2021年1月末までに、Googleの脅威分析チームは、北朝鮮のハッカー集団がオンラインのセキュリティ研究者をターゲットにしており、特に脆弱性やエクスプロイトに取り組んでいる研究者を探していたことを明らかにしました。

現在、マイクロソフト社は、最近発表された報告書の中で、同社も北朝鮮のハッキング・チームを追跡していることを確認しています。

マイクロソフト、北朝鮮のハッキンググループを追跡

Microsoft Security Blogに掲載された報告書の中で、MicrosoftのThreat Intelligenceチームは、北朝鮮に関連するハッキンググループに関する知識を詳述しています。マイクロソフトはこのハッカーグループを "Zinc "として追跡し、他のセキュリティ研究者はより有名な "Lazarus "を選択した

関連記事：最も悪名高い組織的なサイバー犯罪の一団

GoogleとMicrosoftの報告書では、現在進行中のキャンペーンは、セキュリティ研究者にバックドアを含むファイルを送る前に、ソーシャルメディアを使って通常の会話を始めると説明されています。

このハッキングチームは、複数のTwitterアカウント（およびLinkedIn、Telegram、Keybase、Discordなどのプラットフォーム）を運営し、合法的なセキュリティニュースを徐々に投稿していたため、信頼できるソースとしての評判を高めていました。一定期間経過後、参加者が管理するアカウントがセキュリティ研究者に接触し、研究内容に関する具体的な質問をするのです。

セキュリティ研究者が反応した場合、ハッカー集団は会話をdiscordや電子メールなど別のプラットフォームに移そうとします。

新しい通信方法が確立されると、脅威の参加者は、セキュリティ研究者が内容を分析せずにコードを実行することを期待して、侵害されたvisualstudioプロジェクトを送信します。

関連：バックドアとは、どのようなもので、何をするものなのか？

北朝鮮のハッキングチームは、visualstudioプロジェクトの悪意のあるDLLを標準的なデータベースファイルに置き換えるなど、難読化するために最善を尽くした。
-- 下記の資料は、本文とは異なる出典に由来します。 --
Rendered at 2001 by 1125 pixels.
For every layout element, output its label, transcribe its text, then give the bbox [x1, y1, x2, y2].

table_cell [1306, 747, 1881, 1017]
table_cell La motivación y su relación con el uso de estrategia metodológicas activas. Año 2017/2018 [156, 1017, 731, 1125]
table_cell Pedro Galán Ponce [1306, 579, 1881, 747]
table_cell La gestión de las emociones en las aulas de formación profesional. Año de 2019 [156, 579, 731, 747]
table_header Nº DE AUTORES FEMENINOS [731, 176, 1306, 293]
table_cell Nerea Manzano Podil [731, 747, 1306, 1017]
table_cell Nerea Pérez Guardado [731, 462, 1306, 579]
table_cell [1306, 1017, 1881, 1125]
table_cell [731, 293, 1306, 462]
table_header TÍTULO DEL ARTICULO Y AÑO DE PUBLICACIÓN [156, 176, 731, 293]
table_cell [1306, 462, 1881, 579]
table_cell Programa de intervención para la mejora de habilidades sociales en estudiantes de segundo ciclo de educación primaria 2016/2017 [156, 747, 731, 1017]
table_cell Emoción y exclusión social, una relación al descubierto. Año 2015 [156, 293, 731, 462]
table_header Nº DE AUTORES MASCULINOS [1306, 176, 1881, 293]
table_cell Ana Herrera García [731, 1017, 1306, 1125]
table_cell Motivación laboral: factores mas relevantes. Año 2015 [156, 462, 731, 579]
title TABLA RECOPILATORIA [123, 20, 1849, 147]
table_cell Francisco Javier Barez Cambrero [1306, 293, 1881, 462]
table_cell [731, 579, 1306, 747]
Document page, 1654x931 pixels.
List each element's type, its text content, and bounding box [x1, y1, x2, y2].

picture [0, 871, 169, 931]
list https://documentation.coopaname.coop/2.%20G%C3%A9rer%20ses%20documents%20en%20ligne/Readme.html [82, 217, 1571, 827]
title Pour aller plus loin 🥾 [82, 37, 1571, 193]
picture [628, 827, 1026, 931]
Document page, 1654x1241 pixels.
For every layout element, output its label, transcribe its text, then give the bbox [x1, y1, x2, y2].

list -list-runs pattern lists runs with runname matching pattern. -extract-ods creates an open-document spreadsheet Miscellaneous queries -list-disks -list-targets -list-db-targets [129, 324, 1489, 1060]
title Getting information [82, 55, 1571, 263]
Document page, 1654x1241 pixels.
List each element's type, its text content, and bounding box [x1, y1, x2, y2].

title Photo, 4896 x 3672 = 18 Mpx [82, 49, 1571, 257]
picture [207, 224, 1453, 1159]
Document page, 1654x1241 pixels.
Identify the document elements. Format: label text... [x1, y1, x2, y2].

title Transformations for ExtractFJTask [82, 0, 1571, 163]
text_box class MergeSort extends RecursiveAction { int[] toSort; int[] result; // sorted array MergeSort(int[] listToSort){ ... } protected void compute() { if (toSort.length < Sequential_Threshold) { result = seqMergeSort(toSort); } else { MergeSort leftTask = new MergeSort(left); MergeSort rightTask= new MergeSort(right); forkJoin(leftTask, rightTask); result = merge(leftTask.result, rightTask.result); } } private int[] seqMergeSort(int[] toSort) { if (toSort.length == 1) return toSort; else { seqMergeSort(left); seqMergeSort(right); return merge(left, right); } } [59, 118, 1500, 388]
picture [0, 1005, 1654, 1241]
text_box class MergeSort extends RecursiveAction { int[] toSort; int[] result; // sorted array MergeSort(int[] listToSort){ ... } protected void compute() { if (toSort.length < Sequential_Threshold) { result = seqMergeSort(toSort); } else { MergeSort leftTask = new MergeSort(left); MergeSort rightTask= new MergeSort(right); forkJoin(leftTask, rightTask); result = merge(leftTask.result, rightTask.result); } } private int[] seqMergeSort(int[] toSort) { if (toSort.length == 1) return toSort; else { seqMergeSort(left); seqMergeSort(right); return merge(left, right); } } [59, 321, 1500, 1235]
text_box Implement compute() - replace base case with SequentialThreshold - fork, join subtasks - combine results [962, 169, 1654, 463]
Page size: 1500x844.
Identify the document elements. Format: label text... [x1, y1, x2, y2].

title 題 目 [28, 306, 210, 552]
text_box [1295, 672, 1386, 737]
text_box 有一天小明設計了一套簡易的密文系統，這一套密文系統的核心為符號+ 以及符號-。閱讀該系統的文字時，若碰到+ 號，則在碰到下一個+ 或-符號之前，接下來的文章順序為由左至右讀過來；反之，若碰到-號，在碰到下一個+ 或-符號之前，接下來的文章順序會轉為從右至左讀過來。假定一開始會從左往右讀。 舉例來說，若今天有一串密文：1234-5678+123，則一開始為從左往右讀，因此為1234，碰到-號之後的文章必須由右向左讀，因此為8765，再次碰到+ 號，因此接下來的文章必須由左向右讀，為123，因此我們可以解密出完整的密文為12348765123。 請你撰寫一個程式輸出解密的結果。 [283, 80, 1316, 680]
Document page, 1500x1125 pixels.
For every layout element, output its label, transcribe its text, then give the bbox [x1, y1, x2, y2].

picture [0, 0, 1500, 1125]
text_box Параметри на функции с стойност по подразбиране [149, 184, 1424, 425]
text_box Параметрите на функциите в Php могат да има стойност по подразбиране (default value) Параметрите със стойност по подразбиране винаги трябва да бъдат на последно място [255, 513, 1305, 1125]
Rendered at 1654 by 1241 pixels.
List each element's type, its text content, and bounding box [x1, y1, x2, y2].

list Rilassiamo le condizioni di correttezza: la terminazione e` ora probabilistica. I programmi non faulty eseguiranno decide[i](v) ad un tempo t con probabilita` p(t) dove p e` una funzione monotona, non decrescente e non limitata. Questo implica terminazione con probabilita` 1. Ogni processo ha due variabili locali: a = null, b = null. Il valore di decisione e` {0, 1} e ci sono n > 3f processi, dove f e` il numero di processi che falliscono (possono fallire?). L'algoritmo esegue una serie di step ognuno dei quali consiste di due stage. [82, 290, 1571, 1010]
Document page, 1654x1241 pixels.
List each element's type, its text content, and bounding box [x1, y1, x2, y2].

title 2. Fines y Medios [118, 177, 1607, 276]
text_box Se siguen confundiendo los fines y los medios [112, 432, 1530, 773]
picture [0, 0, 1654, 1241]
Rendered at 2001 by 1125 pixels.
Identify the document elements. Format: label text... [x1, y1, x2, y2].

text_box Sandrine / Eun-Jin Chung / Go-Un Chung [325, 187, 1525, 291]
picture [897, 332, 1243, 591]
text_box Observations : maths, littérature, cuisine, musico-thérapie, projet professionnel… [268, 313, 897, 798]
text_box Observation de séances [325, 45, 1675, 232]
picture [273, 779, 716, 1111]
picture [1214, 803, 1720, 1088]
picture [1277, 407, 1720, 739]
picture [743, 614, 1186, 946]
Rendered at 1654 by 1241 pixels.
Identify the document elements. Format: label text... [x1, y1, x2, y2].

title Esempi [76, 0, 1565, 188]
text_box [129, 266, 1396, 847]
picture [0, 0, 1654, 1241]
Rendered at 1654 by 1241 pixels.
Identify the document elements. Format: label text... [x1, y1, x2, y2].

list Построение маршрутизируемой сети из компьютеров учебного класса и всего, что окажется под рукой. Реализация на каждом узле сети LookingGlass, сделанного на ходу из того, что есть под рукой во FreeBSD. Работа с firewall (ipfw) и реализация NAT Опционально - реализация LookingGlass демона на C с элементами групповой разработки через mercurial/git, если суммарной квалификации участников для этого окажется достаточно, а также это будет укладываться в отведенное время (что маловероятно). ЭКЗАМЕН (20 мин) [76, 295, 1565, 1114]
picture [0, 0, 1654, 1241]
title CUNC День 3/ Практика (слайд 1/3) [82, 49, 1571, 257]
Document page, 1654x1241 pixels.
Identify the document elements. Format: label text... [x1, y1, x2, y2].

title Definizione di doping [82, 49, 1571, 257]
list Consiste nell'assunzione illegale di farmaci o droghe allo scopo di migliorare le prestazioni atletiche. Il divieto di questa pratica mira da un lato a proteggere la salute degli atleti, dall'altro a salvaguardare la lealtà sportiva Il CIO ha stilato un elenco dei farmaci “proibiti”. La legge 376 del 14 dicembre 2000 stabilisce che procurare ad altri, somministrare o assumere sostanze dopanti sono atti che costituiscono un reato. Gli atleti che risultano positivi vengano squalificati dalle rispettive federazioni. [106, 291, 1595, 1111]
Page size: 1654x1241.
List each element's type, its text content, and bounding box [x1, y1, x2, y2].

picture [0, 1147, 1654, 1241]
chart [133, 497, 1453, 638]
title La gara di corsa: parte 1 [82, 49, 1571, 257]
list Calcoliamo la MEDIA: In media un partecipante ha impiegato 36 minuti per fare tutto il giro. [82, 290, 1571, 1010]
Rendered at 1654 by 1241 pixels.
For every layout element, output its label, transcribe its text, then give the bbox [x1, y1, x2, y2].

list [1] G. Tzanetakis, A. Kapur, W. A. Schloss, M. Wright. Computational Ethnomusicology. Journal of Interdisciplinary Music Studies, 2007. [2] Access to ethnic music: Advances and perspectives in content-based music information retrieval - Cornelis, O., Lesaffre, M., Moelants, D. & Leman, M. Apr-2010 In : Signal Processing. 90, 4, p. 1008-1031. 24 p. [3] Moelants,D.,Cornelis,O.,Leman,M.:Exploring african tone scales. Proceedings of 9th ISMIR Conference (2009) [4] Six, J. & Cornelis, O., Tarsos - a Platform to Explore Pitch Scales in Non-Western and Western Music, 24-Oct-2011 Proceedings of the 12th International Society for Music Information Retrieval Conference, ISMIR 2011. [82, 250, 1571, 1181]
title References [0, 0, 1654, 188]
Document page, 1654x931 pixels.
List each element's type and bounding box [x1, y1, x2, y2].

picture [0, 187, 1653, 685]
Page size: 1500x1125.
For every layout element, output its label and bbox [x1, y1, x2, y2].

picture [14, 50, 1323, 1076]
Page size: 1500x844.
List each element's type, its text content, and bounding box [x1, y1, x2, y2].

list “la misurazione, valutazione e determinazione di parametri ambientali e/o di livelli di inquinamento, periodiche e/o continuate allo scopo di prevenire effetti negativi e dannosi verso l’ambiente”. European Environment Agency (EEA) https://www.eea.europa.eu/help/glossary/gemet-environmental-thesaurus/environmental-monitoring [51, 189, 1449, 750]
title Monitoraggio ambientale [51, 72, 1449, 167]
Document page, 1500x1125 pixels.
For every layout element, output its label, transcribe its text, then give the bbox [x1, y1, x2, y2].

Googleのレポートによると、悪意のあるバックドアだけが攻撃方法ではないとのことです。

ソーシャルエンジニアリングによってユーザーを狙うだけでなく、行為者のブログを閲覧した研究者が危険にさらされるケースも複数確認されています。これらのケースではいずれも、研究者がTwitterでblog.br0vvnn[.]ioでホストされている書き込みへのリンクをたどり、その後まもなく、悪意のあるサービスが研究者のシステムにインストールされ、インメモリバックドアが行為者が所有するコマンド＆コントロールサーバへのビーコンを開始するというものでした。

マイクロソフトは、「Chromeの脆弱性がブログで悪用された可能性が高い」と考えていますが、両研究グループともまだ確認していません。また、マイクロソフトとグーグルの両社は、攻撃経路を完成させるためにゼロデイエクスプロイトが使用されたと考えています。

セキュリティ研究者向け

このような攻撃の直接的な脅威は、セキュリティ研究者である。このキャンペーンは、特に脅威の検出や脆弱性の研究に携わるセキュリティ研究者を対象としている。

このような高度な標的型攻撃でよく見られるように、一般市民への脅威は低いままです。ただし、ブラウザやアンチウイルスプログラムを常に最新の状態に保つこと、ソーシャルメディア上のランダムなリンクをクリックしたりフォローしたりしないことは、良いアイデアです。